I get dressed in black leggings and a black T-shirt. I tie my hair into a messy bun. I wonder where he learned to cook. The kitchen smells amazing as I walk in. There is still a lot that I don’t know about him or his friendship with my father. I sit down on the bar stool at the kitchen counter.

He is frying up some type of sandwich in the pan. He slides it onto my plate, it looks delicious. All of a sudden, the hunger for skipping lunch and dinner hits me. “Where did you learn to cook?” I ask.

“Your father taught me,” he says with a soft smile. He places his sandwich on his plate. I took a bite of the sandwich and it’s so amazing. I can’t help but moan and close my eyes. I open my eyes to see that Mark has taken a seat already and is watching me with a smile.

“It’s good,” I say.

“I’m glad you enjoy it,” he says as he starts to eat.

“You didn’t have to come here,” I say, I force myself to feel confident and not let myself get my hopes up that he might feel something towards me, because if I do, I am certain it will break me when he proves he doesn’t.

“I was concerned. You were crying, and I still want to be the person you can talk to when something is bothering you or if anything happens. With your father away on business, he asked me to take care of you and keep an eye on you,” he says.

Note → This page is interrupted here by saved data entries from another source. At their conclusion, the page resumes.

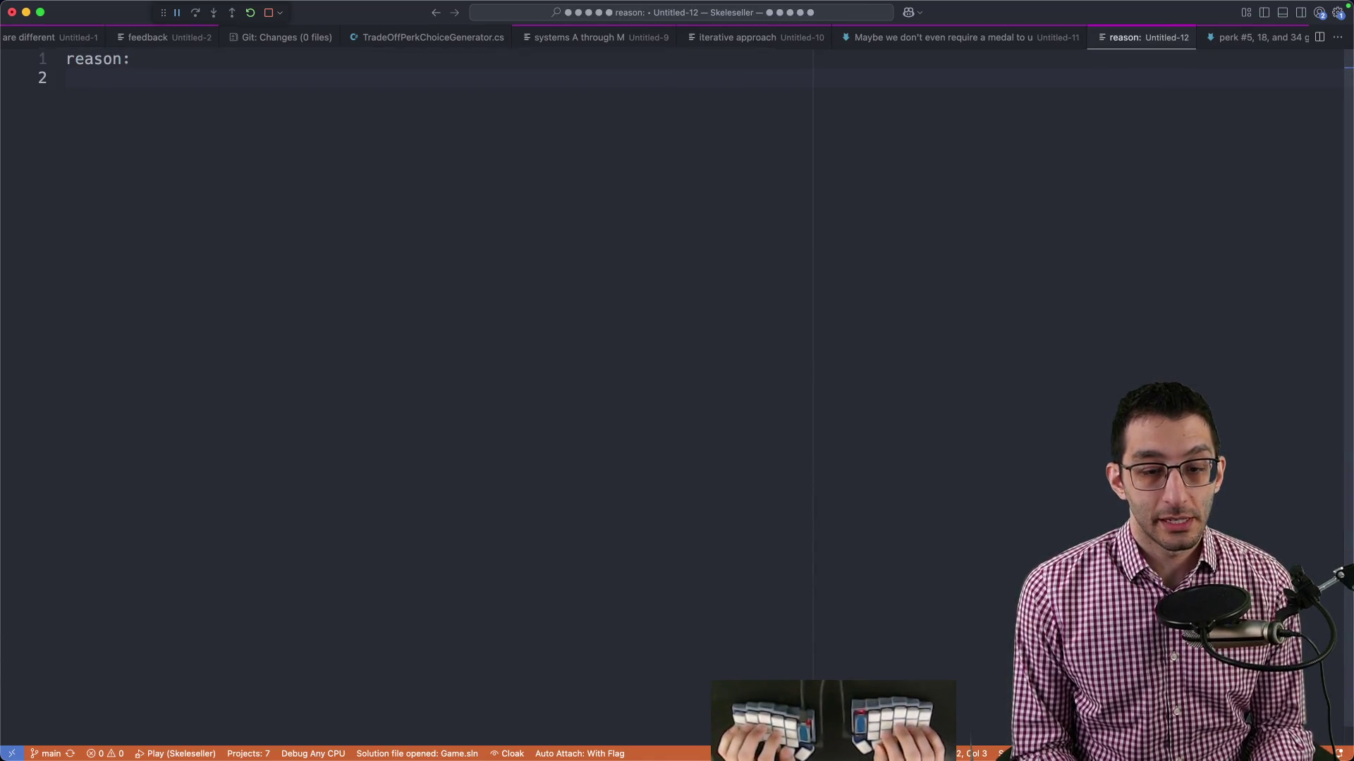
pyautogui.write("it's easier")
pyautogui.press('BackSpace')
pyautogui.press('BackSpace')
pyautogui.press('BackSpace')
pyautogui.write('less')
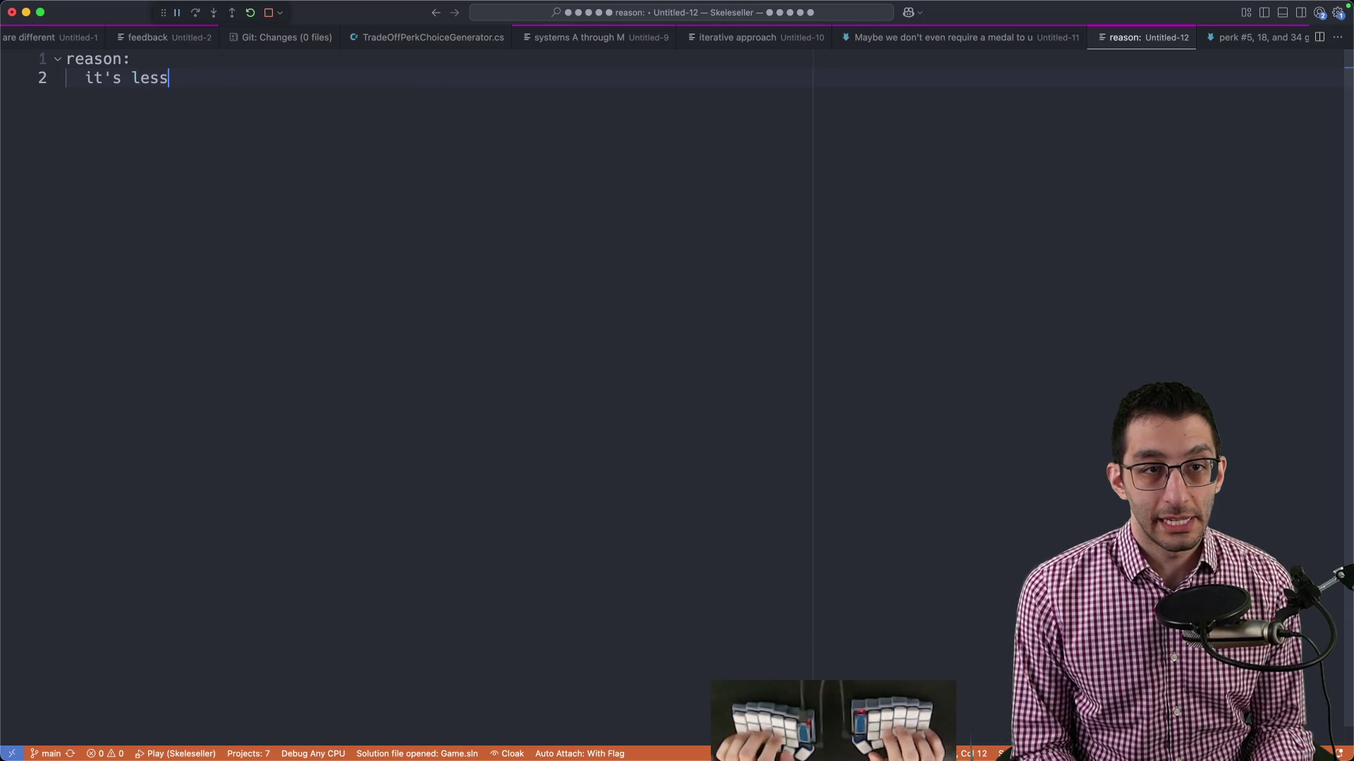
pyautogui.write(' choice for the player')
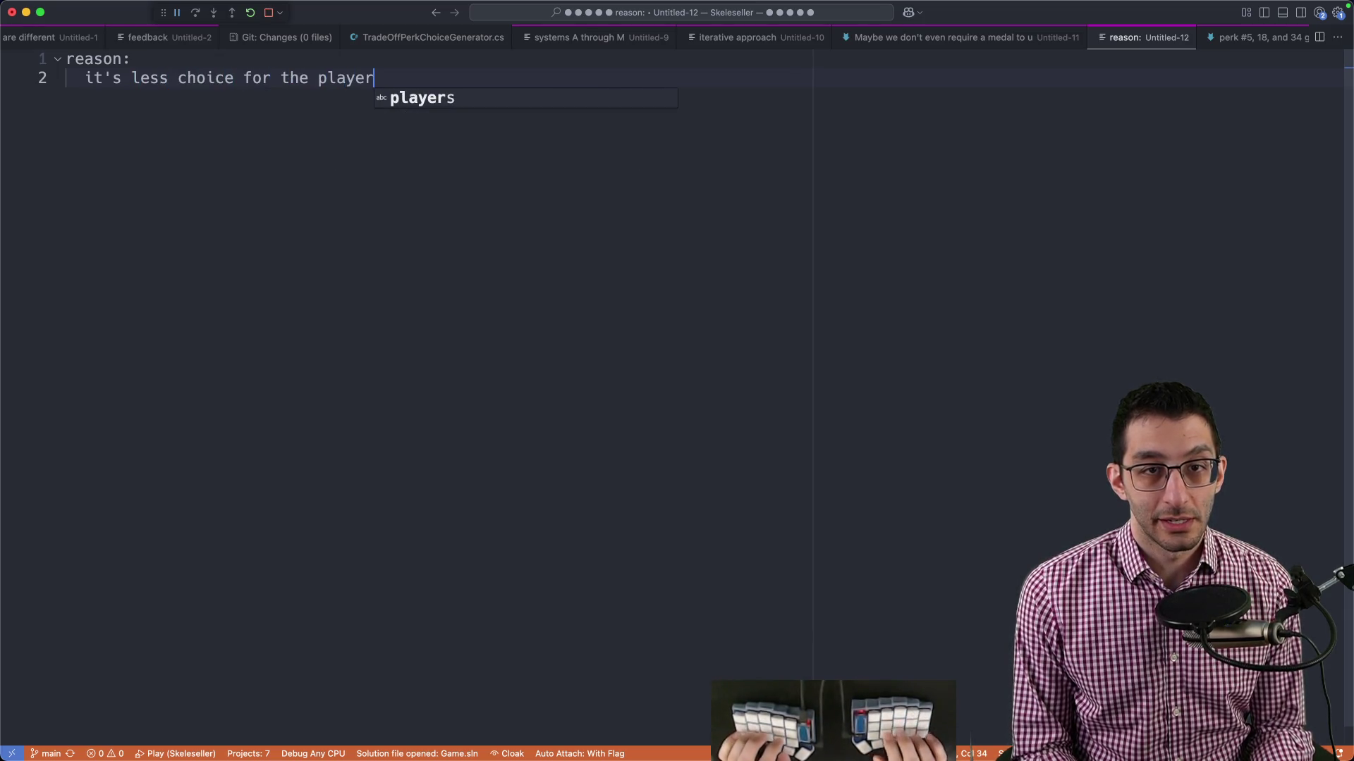
pyautogui.write(', which I think it')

“You didn’t need to show up though, I made you lose an important client today, and I feel so guilty about it,” I say and tears start to blur my vision, I set my half-eaten sandwich down on my plate and I stand up to leave, not wanting him to see me like this again.

“Gray, I’m sorry that I said all of those hurtful things to you,” he says as he gets up from his bar stool and walks to me. “I followed you to the parking lot after work, after I found your purse on your desk. I also grabbed my things immediately to go home.” He was in front of me now. “I watched you walk to your car in a hurry, with your head down. You were crying when you got into your car and sat there crying for a while before you left. I didn’t think you were okay, so I came here instead of going home myself,” he says.

A tear escapes and runs down my cheek. He wipes the tear away with his thumb, and I close my eyes. All of a sudden, I feel his breath on my lips. He is inches away from my face when I open my eyes, sucking in a small breath.

“I’m sorry for saying all those mean things to you,” he says. I shake my head, I no longer care about the words he said, I just want him to kiss me. It will not be me this time. His eyes move to my lips, and his thumb brushes over my bottom lip. He opens his mouth as if he wants to say something,g but his phone rings and interrupts that thought. He takes his phone out of his pocket and checks the caller “Shit!”, he growls. He looks up at me again. “I have to go,” he says. I nod.

“Thank you for bringing my purse and cooking dinner,” I say.

“I will always be here for you,” he says, looking at me with some type of longing in his eyes. “See you tomorrow,” he says and left.

I know that he feels something towards me. He wanted to kiss me, I could feel his desire too. Still, I have to keep my heart guarded and keep my hopes at bay.